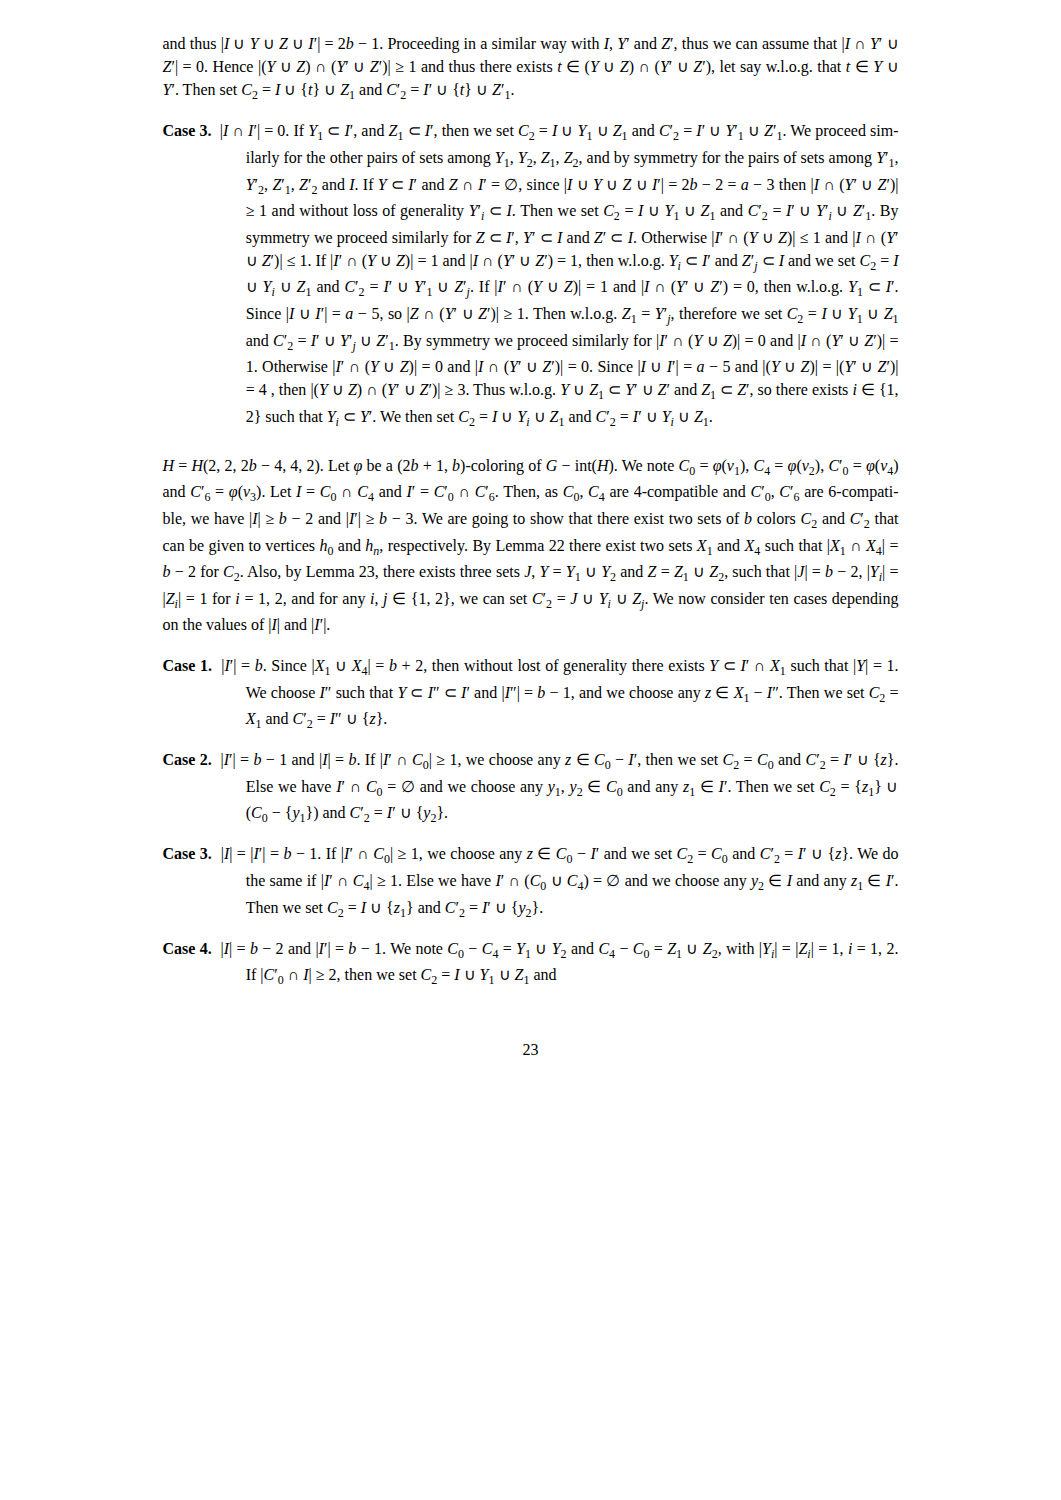and thus |I ∪ Y ∪ Z ∪ I′| = 2b − 1. Proceeding in a similar way with I, Y′ and Z′, thus we can assume that |I ∩ Y′ ∪ Z′| = 0. Hence |(Y ∪ Z) ∩ (Y′ ∪ Z′)| ≥ 1 and thus there exists t ∈ (Y ∪ Z) ∩ (Y′ ∪ Z′), let say w.l.o.g. that t ∈ Y ∪ Y′. Then set C2 = I ∪ {t} ∪ Z1 and C′2 = I′ ∪ {t} ∪ Z′1.
Case 3. |I ∩ I′| = 0. If Y1 ⊂ I′, and Z1 ⊂ I′, then we set C2 = I ∪ Y1 ∪ Z1 and C′2 = I′ ∪ Y′1 ∪ Z′1. We proceed similarly for the other pairs of sets among Y1, Y2, Z1, Z2, and by symmetry for the pairs of sets among Y′1, Y′2, Z′1, Z′2 and I. If Y ⊂ I′ and Z ∩ I′ = ∅, since |I ∪ Y ∪ Z ∪ I′| = 2b − 2 = a − 3 then |I ∩ (Y′ ∪ Z′)| ≥ 1 and without loss of generality Y′i ⊂ I. Then we set C2 = I ∪ Y1 ∪ Z1 and C′2 = I′ ∪ Y′i ∪ Z′1. By symmetry we proceed similarly for Z ⊂ I′, Y′ ⊂ I and Z′ ⊂ I. Otherwise |I′ ∩ (Y ∪ Z)| ≤ 1 and |I ∩ (Y′ ∪ Z′)| ≤ 1. If |I′ ∩ (Y ∪ Z)| = 1 and |I ∩ (Y′ ∪ Z′) = 1, then w.l.o.g. Yi ⊂ I′ and Z′j ⊂ I and we set C2 = I ∪ Yi ∪ Z1 and C′2 = I′ ∪ Y′1 ∪ Z′j. If |I′ ∩ (Y ∪ Z)| = 1 and |I ∩ (Y′ ∪ Z′) = 0, then w.l.o.g. Y1 ⊂ I′. Since |I ∪ I′| = a − 5, so |Z ∩ (Y′ ∪ Z′)| ≥ 1. Then w.l.o.g. Z1 = Y′j, therefore we set C2 = I ∪ Y1 ∪ Z1 and C′2 = I′ ∪ Y′j ∪ Z′1. By symmetry we proceed similarly for |I′ ∩ (Y ∪ Z)| = 0 and |I ∩ (Y′ ∪ Z′)| = 1. Otherwise |I′ ∩ (Y ∪ Z)| = 0 and |I ∩ (Y′ ∪ Z′)| = 0. Since |I ∪ I′| = a − 5 and |(Y ∪ Z)| = |(Y′ ∪ Z′)| = 4 , then |(Y ∪ Z) ∩ (Y′ ∪ Z′)| ≥ 3. Thus w.l.o.g. Y ∪ Z1 ⊂ Y′ ∪ Z′ and Z1 ⊂ Z′, so there exists i ∈ {1, 2} such that Yi ⊂ Y′. We then set C2 = I ∪ Yi ∪ Z1 and C′2 = I′ ∪ Yi ∪ Z1.
H = H(2, 2, 2b − 4, 4, 2). Let φ be a (2b + 1, b)-coloring of G − int(H). We note C0 = φ(v1), C4 = φ(v2), C′0 = φ(v4) and C′6 = φ(v3). Let I = C0 ∩ C4 and I′ = C′0 ∩ C′6. Then, as C0, C4 are 4-compatible and C′0, C′6 are 6-compatible, we have |I| ≥ b − 2 and |I′| ≥ b − 3. We are going to show that there exist two sets of b colors C2 and C′2 that can be given to vertices h0 and hn, respectively. By Lemma 22 there exist two sets X1 and X4 such that |X1 ∩ X4| = b − 2 for C2. Also, by Lemma 23, there exists three sets J, Y = Y1 ∪ Y2 and Z = Z1 ∪ Z2, such that |J| = b − 2, |Yi| = |Zi| = 1 for i = 1, 2, and for any i, j ∈ {1, 2}, we can set C′2 = J ∪ Yi ∪ Zj. We now consider ten cases depending on the values of |I| and |I′|.
Case 1. |I′| = b. Since |X1 ∪ X4| = b + 2, then without lost of generality there exists Y ⊂ I′ ∩ X1 such that |Y| = 1. We choose I″ such that Y ⊂ I″ ⊂ I′ and |I″| = b − 1, and we choose any z ∈ X1 − I″. Then we set C2 = X1 and C′2 = I″ ∪ {z}.
Case 2. |I′| = b − 1 and |I| = b. If |I′ ∩ C0| ≥ 1, we choose any z ∈ C0 − I′, then we set C2 = C0 and C′2 = I′ ∪ {z}. Else we have I′ ∩ C0 = ∅ and we choose any y1, y2 ∈ C0 and any z1 ∈ I′. Then we set C2 = {z1} ∪ (C0 − {y1}) and C′2 = I′ ∪ {y2}.
Case 3. |I| = |I′| = b − 1. If |I′ ∩ C0| ≥ 1, we choose any z ∈ C0 − I′ and we set C2 = C0 and C′2 = I′ ∪ {z}. We do the same if |I′ ∩ C4| ≥ 1. Else we have I′ ∩ (C0 ∪ C4) = ∅ and we choose any y2 ∈ I and any z1 ∈ I′. Then we set C2 = I ∪ {z1} and C′2 = I′ ∪ {y2}.
Case 4. |I| = b − 2 and |I′| = b − 1. We note C0 − C4 = Y1 ∪ Y2 and C4 − C0 = Z1 ∪ Z2, with |Yi| = |Zi| = 1, i = 1, 2. If |C′0 ∩ I| ≥ 2, then we set C2 = I ∪ Y1 ∪ Z1 and
23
○ ○ ○
_WHAT IS BEING ASKED_
Beginning at the line with "Case 2. |I′|", write out each line exactly as it stands until the listing ends, and add nothing.

_PROBLEM SOLUTION_
Case 2. |I′| = b − 1 and |I| = b. If |I′ ∩ C0| ≥ 1, we choose any z ∈ C0 − I′, then we set C2 = C0 and C′2 = I′ ∪ {z}. Else we have I′ ∩ C0 = ∅ and we choose any y1, y2 ∈ C0 and any z1 ∈ I′. Then we set C2 = {z1} ∪ (C0 − {y1}) and C′2 = I′ ∪ {y2}.
Case 3. |I| = |I′| = b − 1. If |I′ ∩ C0| ≥ 1, we choose any z ∈ C0 − I′ and we set C2 = C0 and C′2 = I′ ∪ {z}. We do the same if |I′ ∩ C4| ≥ 1. Else we have I′ ∩ (C0 ∪ C4) = ∅ and we choose any y2 ∈ I and any z1 ∈ I′. Then we set C2 = I ∪ {z1} and C′2 = I′ ∪ {y2}.
Case 4. |I| = b − 2 and |I′| = b − 1. We note C0 − C4 = Y1 ∪ Y2 and C4 − C0 = Z1 ∪ Z2, with |Yi| = |Zi| = 1, i = 1, 2. If |C′0 ∩ I| ≥ 2, then we set C2 = I ∪ Y1 ∪ Z1 and
23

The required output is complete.